When you are starting as a writer, free has more power than you can ever imagine. Free means people can experiment with your work without risk. Free means that you can experiment with your work without risk. Free means you can find readers without loads of admin overheads. Free means you can focus on what matters: Your writing. Free means goodwill. Free means freedom.
These days, there’s this idea that there’s easy money to be made self-publishing. Maybe for some that’s true. But if you love your craft, if you want to be good, then you owe it to yourself and to your readers to think more deeply about what you’re doing and why. It makes more sense to refine your craft and build your audience than it does to jump in at the deep end and get caught up in activities that are a distraction.
Your have to have a solid MVP, you have to launch your writing business at the right time, with the right products and the right audience.
With the benefit of hindsight and a decent amount of failure under my belt, this is what I think makes for a good author-entrepreneurial MVP:
1. Have lots of stories. Shorts, novellas, novelettes, novels, epics, flash fiction, whatever length or format you want. But just have lots of it, preferably in a variety of lengths. Have enough that you can throw away the weakest works and still have lots left.
2. Have lots of works in progress, lots of ideas. Keep a note book. Keep writing down your ideas, because ideas beget more ideas and if you nurture them you will never run out.
3. Have a newsletter. Release free stories, novels, novellas regularly and encourage your readers to subscribe to your newsletter, which you will write every month.

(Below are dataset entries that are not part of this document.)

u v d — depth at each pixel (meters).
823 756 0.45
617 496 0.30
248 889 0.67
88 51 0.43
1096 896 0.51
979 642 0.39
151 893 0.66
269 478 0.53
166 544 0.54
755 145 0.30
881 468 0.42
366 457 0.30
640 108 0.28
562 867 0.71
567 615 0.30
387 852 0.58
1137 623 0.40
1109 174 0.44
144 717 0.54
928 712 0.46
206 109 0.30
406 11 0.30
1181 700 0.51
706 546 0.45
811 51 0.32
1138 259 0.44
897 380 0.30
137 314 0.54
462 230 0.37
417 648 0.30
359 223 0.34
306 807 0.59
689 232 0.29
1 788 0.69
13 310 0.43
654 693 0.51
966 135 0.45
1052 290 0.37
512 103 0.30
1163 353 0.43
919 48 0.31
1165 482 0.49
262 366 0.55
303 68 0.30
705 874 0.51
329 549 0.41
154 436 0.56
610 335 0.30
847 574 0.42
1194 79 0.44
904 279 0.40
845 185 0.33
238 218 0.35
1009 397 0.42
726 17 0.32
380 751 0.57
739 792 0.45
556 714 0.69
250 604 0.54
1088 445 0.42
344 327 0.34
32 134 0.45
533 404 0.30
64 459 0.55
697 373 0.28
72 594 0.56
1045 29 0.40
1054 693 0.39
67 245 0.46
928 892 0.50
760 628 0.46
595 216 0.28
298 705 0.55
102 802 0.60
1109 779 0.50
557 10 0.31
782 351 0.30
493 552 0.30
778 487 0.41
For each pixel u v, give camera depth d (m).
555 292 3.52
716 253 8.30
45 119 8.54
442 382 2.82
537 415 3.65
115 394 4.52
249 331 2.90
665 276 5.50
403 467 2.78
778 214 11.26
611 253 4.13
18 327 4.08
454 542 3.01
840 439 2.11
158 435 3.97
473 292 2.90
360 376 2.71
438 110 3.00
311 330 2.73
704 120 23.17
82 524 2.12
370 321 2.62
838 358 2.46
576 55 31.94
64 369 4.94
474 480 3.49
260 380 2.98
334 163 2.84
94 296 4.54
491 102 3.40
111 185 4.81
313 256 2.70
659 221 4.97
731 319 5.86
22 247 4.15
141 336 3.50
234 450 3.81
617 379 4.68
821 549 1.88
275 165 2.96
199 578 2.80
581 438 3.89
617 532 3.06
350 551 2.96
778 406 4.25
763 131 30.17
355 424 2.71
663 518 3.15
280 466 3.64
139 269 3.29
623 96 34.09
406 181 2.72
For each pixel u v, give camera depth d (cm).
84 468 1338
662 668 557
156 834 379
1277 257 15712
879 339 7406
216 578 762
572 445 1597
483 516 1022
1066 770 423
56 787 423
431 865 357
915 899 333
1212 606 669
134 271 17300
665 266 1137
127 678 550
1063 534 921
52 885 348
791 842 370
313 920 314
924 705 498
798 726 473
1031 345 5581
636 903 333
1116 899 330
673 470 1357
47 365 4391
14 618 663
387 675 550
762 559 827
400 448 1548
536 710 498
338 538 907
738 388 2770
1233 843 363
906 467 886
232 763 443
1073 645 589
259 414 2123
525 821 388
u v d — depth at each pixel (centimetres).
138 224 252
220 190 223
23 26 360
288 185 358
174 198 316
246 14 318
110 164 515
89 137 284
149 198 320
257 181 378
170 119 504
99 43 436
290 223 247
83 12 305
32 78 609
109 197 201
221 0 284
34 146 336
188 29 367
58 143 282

4. Have a fanbase. Resist the urge to turn your writing into a business, and that includes running crowdfunding projects, until you have a decent-sized readership. How do you know how big is decent-sized? Figure out how much money would cover your editorial, production, and promotion costs for a book, and add a bit on for wages. Divide by the price of the book to find out how many sales you need to make to break even. Multiply that number by 100. Choke. Pick a number that’s slightly smaller and that feels more manageable. It won’t be realistic, but it’ll be a start.
5. Have patience. This is the hardest thing. Writing is not easy. Business is not easy. And if you have limited time to spend, spend it writing, because without having written, you have no business. Don’t get swept off your feet with fairy stories of overnight success. Like Pulp, most of them took 15 years to get where they are now, they just don’t admit it.